With the curriculum being implemented, first- and second-year students participated in the contest. The essays were rated by four individuals who were university Learning Society Chiefs. 

Chen, who was in her second year of medical school, wrote her essay about her first-day experience of a two-week palliative care rotation at a hospice care facility, where she was assigned to a patient. During her assessment of the patient, she rested her stethoscope on her patient’s chest and lungs. Chen realized her heart was beating “incredibly fast,” which could be “tachycardia, irregular heartbeats, a systolic murmur on the apex mitral regurgitation,” according to Chen. She heard the patient taking “distant breath sounds” when she listened to her lungs.

“I realized how the many hours spent learning disease mechanisms in small groups and practicing physical examinations in simulation provided value to the rotation, especially at such an early stage in my training,” Chen stated in her essay. “However, it’s not just the learning, studying and practicing that have been valuable. It’s how I was learning the concepts, skills and knowledge that has been most meaningful to me. 

“For example, the hospice patient’s heart failure brings me back to week 10 of my first year as an ECE student, where we discussed blood pressure concerns as part of the chief complaint topic in our weekly scholar groups. I’ve drawn a flow diagram of causes to hypertension and explained how changes in cardiac output lead to heart failure in front of my classmates. Instead of passively listening in a traditional lecture setting, I’m actively engaging with my peers and faculty fellow in this intimate, more informal discussion environment. Here, I am more open to sharing my knowledge and asking questions without the intimidation of talking in front of a large group. I also gain a lot while problem-solving with peers as they share their own questions and thought processes with me.”

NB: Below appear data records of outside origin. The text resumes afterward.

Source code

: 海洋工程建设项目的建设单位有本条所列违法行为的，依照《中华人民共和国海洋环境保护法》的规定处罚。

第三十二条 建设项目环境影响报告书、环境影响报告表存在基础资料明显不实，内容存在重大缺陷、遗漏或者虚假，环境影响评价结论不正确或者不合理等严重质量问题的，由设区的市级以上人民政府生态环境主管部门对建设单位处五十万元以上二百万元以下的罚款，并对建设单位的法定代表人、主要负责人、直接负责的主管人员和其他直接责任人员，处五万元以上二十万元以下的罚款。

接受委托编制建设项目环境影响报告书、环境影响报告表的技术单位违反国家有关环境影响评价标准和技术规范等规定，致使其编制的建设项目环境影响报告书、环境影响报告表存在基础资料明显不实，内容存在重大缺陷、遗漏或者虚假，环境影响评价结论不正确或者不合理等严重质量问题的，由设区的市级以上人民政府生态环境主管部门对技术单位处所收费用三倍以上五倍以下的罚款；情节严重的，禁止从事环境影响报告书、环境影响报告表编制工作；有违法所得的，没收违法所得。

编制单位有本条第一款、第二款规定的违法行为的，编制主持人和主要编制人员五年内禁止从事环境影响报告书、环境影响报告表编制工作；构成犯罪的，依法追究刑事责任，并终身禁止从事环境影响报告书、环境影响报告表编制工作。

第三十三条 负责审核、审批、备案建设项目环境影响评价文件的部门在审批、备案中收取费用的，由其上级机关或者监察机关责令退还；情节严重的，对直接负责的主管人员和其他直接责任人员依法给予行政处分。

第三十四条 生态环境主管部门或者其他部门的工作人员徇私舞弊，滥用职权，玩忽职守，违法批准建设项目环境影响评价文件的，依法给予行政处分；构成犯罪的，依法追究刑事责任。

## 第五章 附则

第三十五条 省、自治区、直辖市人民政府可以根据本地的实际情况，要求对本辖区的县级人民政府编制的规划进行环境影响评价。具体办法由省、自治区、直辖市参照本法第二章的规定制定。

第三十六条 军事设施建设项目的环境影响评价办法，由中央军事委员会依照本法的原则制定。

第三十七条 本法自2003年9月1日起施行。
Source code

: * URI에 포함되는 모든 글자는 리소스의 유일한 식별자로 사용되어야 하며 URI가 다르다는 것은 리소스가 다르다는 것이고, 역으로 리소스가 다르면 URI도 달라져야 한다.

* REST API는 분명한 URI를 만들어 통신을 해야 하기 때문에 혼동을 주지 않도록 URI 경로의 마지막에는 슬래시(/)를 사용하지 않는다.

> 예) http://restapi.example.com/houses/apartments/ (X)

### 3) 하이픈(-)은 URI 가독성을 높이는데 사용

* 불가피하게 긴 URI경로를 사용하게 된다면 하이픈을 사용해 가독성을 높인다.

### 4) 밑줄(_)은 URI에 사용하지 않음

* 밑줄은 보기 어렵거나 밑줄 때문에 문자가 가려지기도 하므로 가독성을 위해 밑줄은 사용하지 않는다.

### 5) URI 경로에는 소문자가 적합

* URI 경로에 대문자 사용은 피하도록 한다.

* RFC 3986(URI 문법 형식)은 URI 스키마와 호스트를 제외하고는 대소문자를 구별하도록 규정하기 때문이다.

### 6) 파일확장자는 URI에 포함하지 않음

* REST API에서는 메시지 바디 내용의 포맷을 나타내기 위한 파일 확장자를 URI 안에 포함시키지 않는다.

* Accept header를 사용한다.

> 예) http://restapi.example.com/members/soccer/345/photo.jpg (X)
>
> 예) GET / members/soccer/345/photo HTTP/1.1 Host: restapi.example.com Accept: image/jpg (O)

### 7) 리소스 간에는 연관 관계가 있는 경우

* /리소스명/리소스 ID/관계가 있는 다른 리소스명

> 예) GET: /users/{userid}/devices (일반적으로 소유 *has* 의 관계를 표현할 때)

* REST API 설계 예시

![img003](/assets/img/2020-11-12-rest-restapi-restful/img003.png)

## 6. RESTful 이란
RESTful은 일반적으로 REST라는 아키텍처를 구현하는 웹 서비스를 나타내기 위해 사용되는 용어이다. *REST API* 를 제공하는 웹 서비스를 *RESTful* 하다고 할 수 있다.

Yang, who was a first-year medical student, wrote about her initial fear of how she would treat patients as she studied more about basic and social sciences. She feared she would be “led to reduce a patient to a collection of illnesses.”

“During our first week as medical students, Dean (Norman) Beauchamp reminded us that patients won't care about how much you know until they know about how much you care,” she stated in her essay. “The significance of this aphorism was not fully impressed upon me until Clinical Simulation Lab began, and I emerged from a trial by fire: the first round of recorded patient interviews. I distinctly remember my heart sinking while watching my own video during Post Clinic Group — watching my inept attempts to address the simulated patient's emotions. When the patient expressed fears about missing work, I briefly touched upon his concerns and then launched into questions about his illness. I had treated him like nothing more than a constellation of symptoms.”

Yang stated in her essay that because there were repeated simulated patients encounter in the Shared Discovery Curriculum, her fears diminished as she was able to improve her social interactions with patients, like a patient she cared for during her early clinical experience at the MSU Family Health Center.

“(The essay contest) gave us a chance to validate our sense of what we thought what the curriculum was accomplishing by getting their firsthand account of something that had happened to (the students).”